It took 20 years for Leonid Brejnev to declare 9 th May a national holiday, with big military parades, using for his own goals that Soviet identity forged during the war. Later on, Yeltsin’s vision of 9 th May celebrations was reflecting his will to distance Russia from relics of the Soviet past while contributing to Russian new identity. Putin and Medvedev turned the clock back, and used the tribune to clarify Russia’s relations with allies in WWII, or that with the former Soviet republics. From 1992, those had organised their own parades (not in the Baltic states), but their presidents continue to attend both Victory Day events in Moscow and in their own capitals.
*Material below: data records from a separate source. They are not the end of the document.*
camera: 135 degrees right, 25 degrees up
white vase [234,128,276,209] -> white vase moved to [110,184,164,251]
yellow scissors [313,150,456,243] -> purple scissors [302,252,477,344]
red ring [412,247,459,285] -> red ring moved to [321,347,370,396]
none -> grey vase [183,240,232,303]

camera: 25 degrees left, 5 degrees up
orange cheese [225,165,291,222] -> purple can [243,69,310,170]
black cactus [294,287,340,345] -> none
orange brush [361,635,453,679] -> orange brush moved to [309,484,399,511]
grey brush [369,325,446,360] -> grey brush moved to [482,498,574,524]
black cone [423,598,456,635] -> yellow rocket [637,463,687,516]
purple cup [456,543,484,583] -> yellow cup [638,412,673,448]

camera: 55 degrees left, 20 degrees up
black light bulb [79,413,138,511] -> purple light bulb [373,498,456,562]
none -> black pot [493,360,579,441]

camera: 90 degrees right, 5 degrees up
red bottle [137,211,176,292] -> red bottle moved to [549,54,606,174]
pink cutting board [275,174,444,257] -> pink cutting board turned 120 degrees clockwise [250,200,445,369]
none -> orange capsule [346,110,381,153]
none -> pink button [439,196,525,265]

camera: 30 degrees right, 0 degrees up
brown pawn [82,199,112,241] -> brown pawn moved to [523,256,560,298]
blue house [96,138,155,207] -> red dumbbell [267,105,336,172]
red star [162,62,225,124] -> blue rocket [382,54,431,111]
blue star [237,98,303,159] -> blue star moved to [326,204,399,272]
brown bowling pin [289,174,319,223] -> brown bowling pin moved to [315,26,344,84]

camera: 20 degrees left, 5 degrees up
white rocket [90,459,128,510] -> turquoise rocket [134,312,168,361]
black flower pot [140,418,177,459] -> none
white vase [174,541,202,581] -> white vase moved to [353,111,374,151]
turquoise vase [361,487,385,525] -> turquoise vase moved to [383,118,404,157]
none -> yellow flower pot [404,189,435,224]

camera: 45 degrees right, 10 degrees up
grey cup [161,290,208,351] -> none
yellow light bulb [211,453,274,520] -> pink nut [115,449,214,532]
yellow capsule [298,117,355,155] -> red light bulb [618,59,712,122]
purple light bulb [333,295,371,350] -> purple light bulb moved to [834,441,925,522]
One can read the level of bilateral relations through their presence or absence in Moscow, and decision to switch Victory Day from 9 to 8 May, siding with the West away from Moscow.
Rupture
For the Kremlin, the ultimate imbrication of international and national dimensions came in May 2005, for the 60 th anniversary of the victory. The ceremony was attended by 50 heads of states; some of them, including President Bush, met Putin separately. As incredible as it might look today, Putin and Ukrainian president Yushchenko, elected after the first Maidan, agreed to createa bilateral commission to discuss fields of cooperation.
Ten years later, Westerner leaders refused invitations and scaled down official representations to protest against the occupation/reintegration of Crimea. Russia was even excluded from joint celebrations of armistice or liberation of camps.